PROBLEM DESCRIPTION ▸ State, as one number, how many lines in these records hold "left".
##### EXTRACTED RECORDS
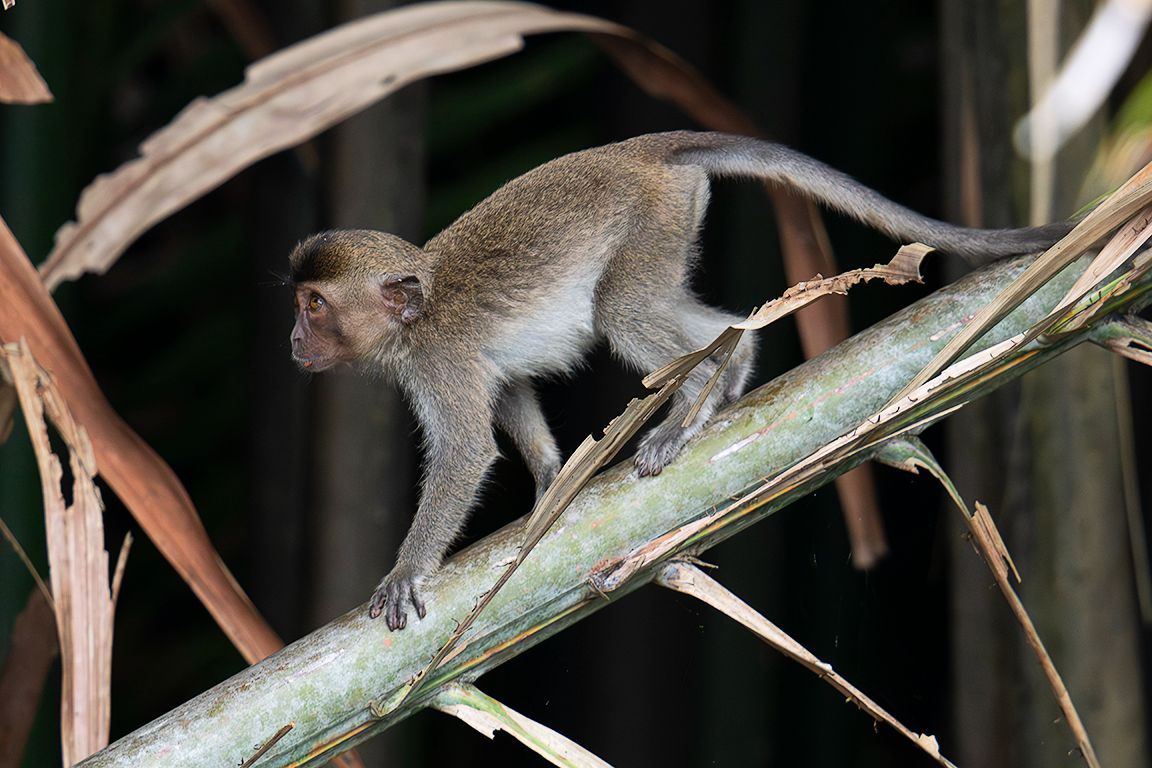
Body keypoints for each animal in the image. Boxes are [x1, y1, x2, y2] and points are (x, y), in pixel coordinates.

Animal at [289, 131, 1070, 631]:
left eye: (314, 305)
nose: (293, 340)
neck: (413, 316)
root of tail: (636, 150)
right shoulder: (454, 361)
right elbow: (506, 390)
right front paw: (550, 479)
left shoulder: (436, 359)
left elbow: (465, 454)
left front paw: (407, 570)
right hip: (675, 217)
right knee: (676, 309)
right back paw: (732, 363)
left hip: (652, 216)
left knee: (620, 305)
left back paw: (690, 410)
##########
RESULT OF THIS EXERCISE ▸ 7